═══ DATA LISTING

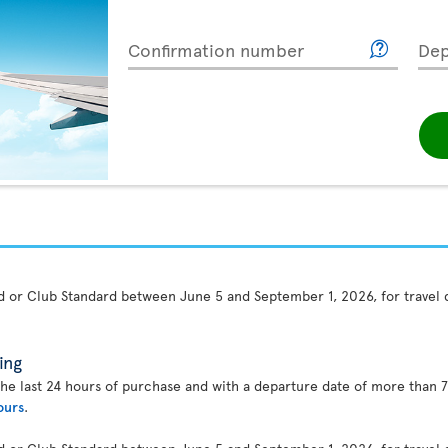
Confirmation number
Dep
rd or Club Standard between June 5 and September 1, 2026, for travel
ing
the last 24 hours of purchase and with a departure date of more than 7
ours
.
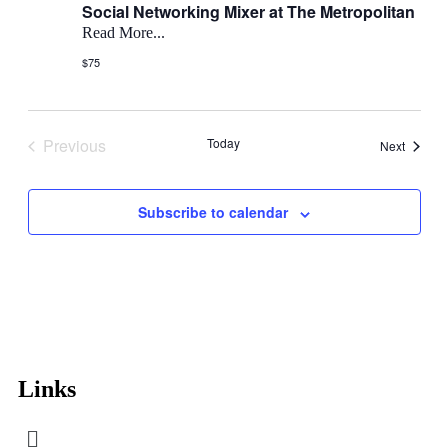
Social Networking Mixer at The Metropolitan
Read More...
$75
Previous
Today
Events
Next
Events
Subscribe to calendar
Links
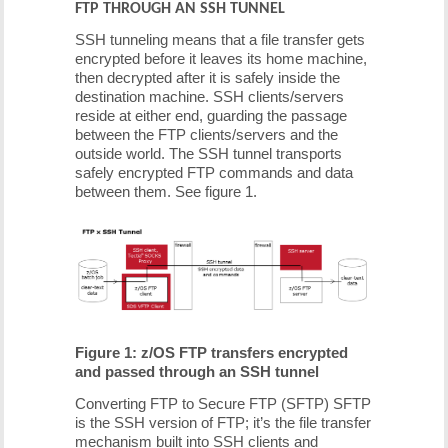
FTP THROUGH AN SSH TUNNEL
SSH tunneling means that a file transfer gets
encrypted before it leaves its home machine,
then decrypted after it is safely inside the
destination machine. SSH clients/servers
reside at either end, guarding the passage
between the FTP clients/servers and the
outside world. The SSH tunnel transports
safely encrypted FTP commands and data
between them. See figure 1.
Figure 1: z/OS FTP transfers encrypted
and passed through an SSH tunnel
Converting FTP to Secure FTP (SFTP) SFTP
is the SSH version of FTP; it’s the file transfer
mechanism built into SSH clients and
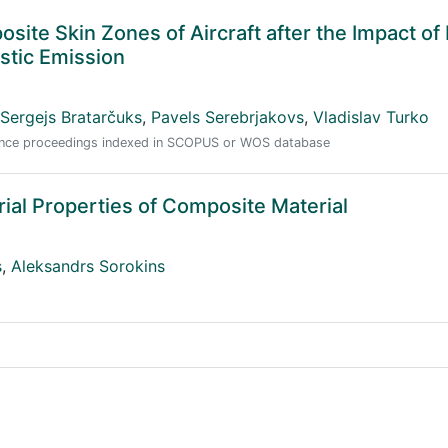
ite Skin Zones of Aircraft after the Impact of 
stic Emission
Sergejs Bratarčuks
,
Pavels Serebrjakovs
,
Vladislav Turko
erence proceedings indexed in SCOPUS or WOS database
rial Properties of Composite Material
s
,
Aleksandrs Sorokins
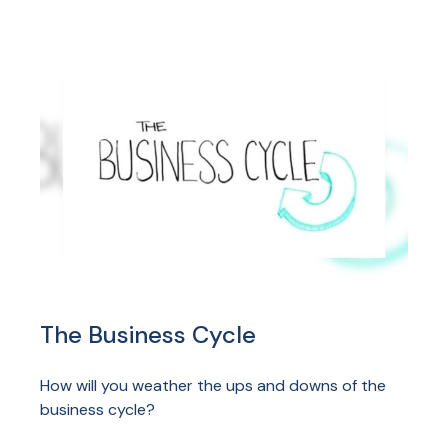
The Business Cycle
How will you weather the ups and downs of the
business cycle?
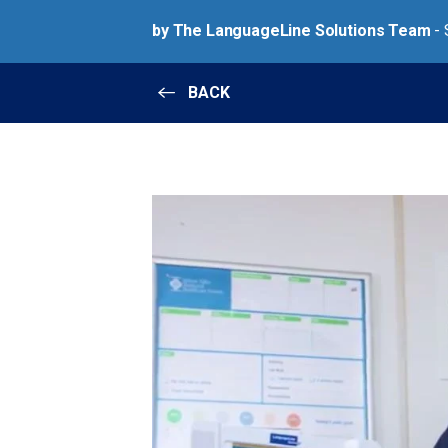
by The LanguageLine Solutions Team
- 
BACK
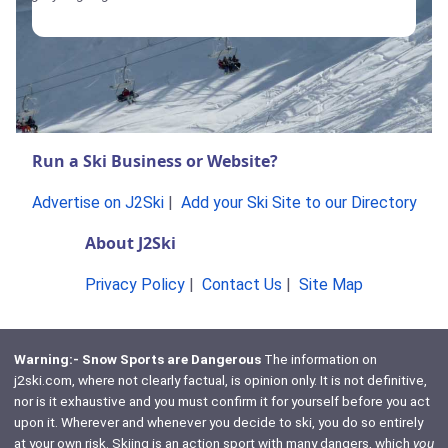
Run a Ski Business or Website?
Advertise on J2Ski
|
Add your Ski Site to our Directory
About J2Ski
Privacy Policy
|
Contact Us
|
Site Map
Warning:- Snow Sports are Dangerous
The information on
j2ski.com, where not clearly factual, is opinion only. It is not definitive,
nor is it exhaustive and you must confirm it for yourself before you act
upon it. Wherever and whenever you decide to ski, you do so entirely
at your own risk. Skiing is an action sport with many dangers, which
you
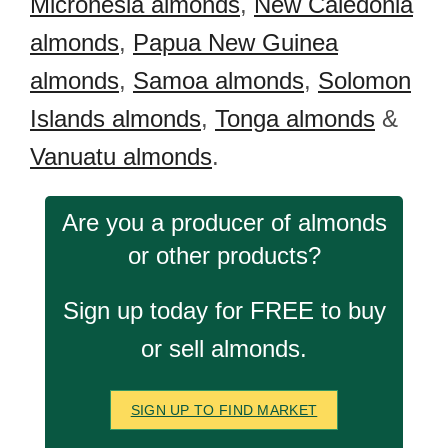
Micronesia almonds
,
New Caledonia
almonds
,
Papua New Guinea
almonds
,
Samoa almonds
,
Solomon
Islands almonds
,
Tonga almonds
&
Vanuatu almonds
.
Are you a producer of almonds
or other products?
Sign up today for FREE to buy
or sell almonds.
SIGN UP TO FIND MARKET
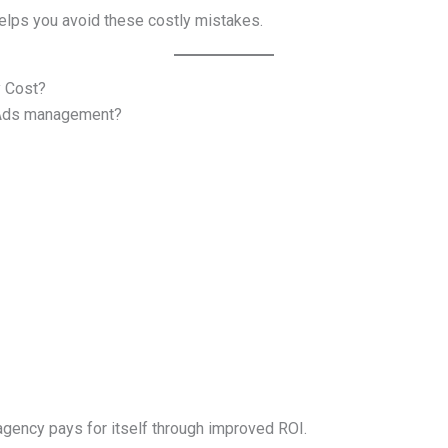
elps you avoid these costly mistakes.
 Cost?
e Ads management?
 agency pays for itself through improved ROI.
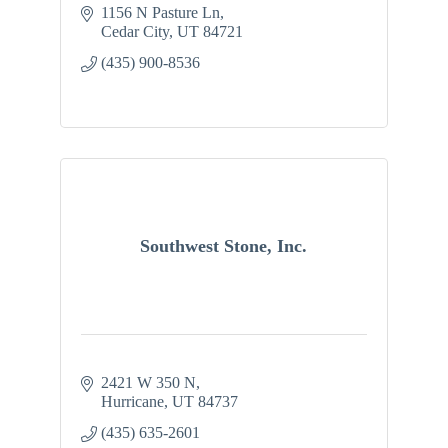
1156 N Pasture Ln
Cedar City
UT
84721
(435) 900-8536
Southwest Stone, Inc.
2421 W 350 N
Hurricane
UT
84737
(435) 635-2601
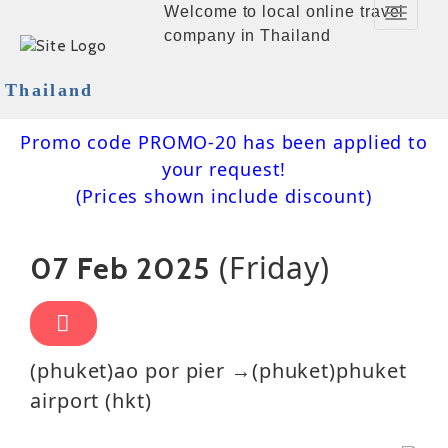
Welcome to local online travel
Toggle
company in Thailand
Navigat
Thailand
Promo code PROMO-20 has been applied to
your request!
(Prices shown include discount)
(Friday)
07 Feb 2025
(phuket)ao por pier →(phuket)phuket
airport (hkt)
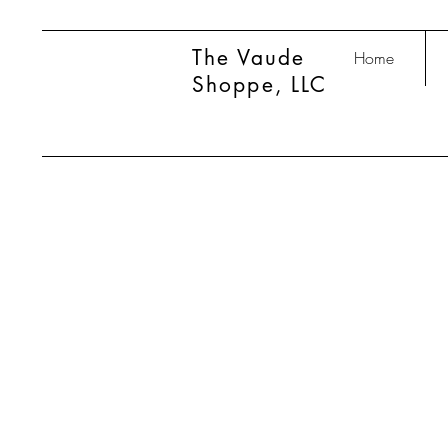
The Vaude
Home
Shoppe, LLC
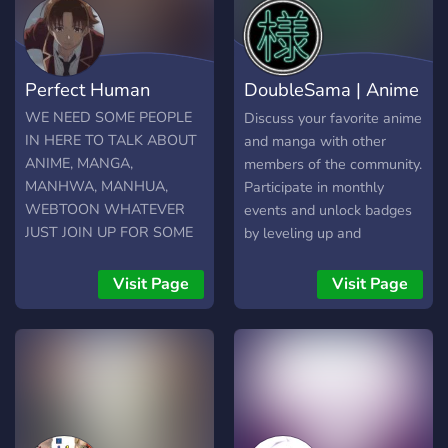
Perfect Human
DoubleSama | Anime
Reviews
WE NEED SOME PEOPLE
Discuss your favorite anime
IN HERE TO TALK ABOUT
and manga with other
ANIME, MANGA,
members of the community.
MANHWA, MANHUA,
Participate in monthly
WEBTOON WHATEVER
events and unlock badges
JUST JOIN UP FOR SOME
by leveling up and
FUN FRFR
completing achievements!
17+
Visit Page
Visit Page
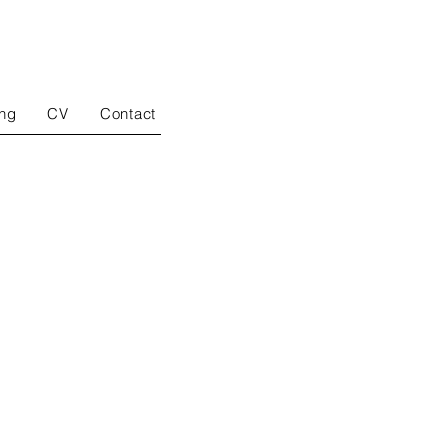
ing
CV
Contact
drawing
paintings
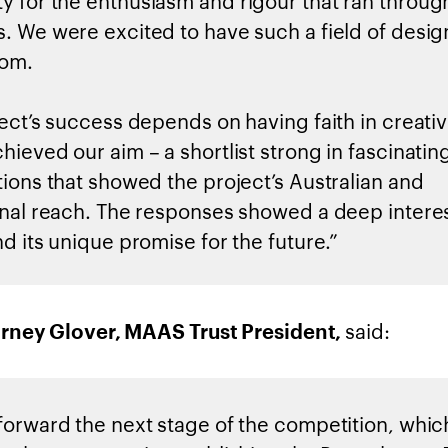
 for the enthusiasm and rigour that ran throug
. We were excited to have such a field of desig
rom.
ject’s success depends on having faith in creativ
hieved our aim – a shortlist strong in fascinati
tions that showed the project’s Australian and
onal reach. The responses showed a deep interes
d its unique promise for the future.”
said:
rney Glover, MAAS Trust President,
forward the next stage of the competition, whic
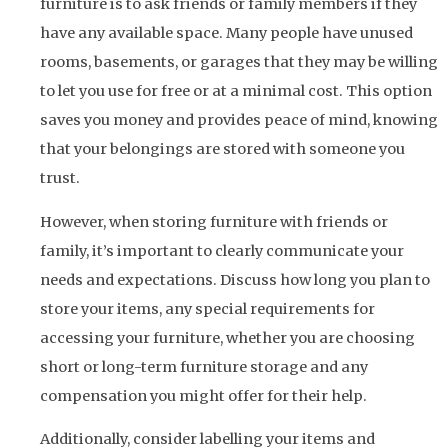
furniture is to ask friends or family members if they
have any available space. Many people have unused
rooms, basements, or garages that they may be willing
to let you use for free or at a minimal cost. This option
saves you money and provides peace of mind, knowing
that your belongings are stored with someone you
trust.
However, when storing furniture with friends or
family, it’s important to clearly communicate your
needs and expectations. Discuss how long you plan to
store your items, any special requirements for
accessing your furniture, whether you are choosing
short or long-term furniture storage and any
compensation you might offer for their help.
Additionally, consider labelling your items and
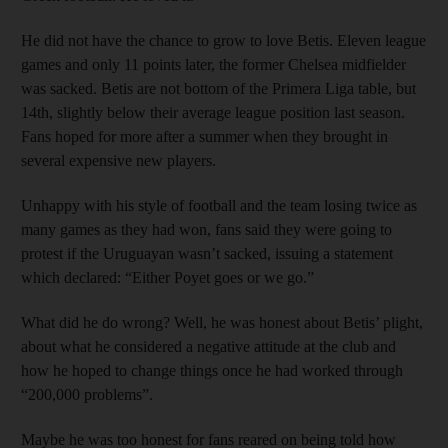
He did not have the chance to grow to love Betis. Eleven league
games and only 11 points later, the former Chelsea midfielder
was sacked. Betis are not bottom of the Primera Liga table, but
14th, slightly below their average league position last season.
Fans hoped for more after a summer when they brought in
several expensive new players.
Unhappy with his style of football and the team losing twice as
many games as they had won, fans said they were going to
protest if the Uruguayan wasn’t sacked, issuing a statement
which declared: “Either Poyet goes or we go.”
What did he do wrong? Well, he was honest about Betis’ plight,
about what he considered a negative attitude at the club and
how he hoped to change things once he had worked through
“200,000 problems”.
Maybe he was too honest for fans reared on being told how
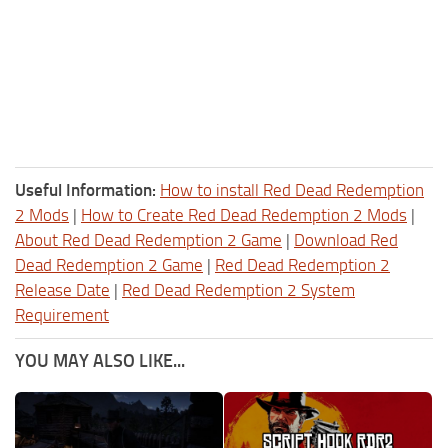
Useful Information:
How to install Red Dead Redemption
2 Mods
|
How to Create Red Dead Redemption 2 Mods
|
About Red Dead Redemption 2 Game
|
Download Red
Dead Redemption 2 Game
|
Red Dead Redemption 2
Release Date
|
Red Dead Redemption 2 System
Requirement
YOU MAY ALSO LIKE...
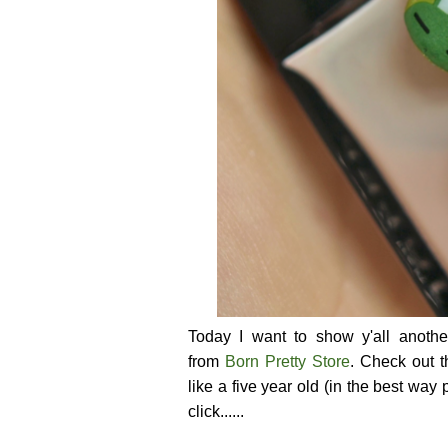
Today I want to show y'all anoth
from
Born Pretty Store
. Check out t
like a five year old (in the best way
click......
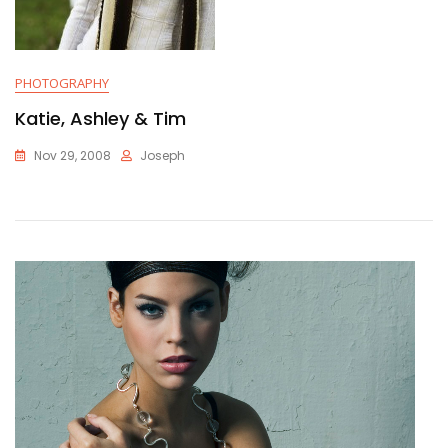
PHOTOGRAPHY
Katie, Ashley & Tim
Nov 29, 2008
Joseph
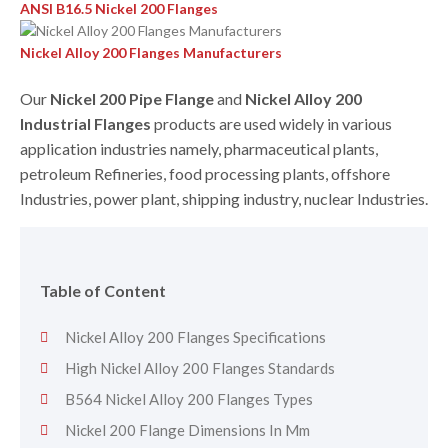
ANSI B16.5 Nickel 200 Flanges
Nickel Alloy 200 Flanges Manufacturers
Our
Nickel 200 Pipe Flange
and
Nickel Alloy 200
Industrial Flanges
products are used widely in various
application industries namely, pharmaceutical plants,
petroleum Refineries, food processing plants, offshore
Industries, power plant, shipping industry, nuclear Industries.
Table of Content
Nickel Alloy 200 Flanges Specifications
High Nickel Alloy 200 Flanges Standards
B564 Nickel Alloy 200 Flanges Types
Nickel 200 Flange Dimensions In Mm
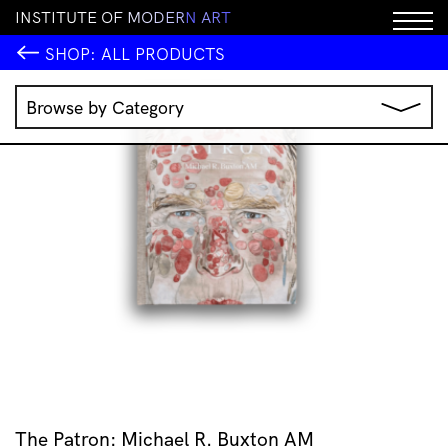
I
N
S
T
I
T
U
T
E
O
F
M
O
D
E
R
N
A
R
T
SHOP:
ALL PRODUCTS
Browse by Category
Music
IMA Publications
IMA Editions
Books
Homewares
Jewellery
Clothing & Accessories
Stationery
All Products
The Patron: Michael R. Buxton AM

══════

▶ _WHAT YOU WILL DO_: Which lines of the records above contain the word "encrypted"? Report each one in full.

▶ _PROBLEM SOLUTION_:
encrypted before it leaves its home machine,
safely encrypted FTP commands and data
Figure 1: z/OS FTP transfers encrypted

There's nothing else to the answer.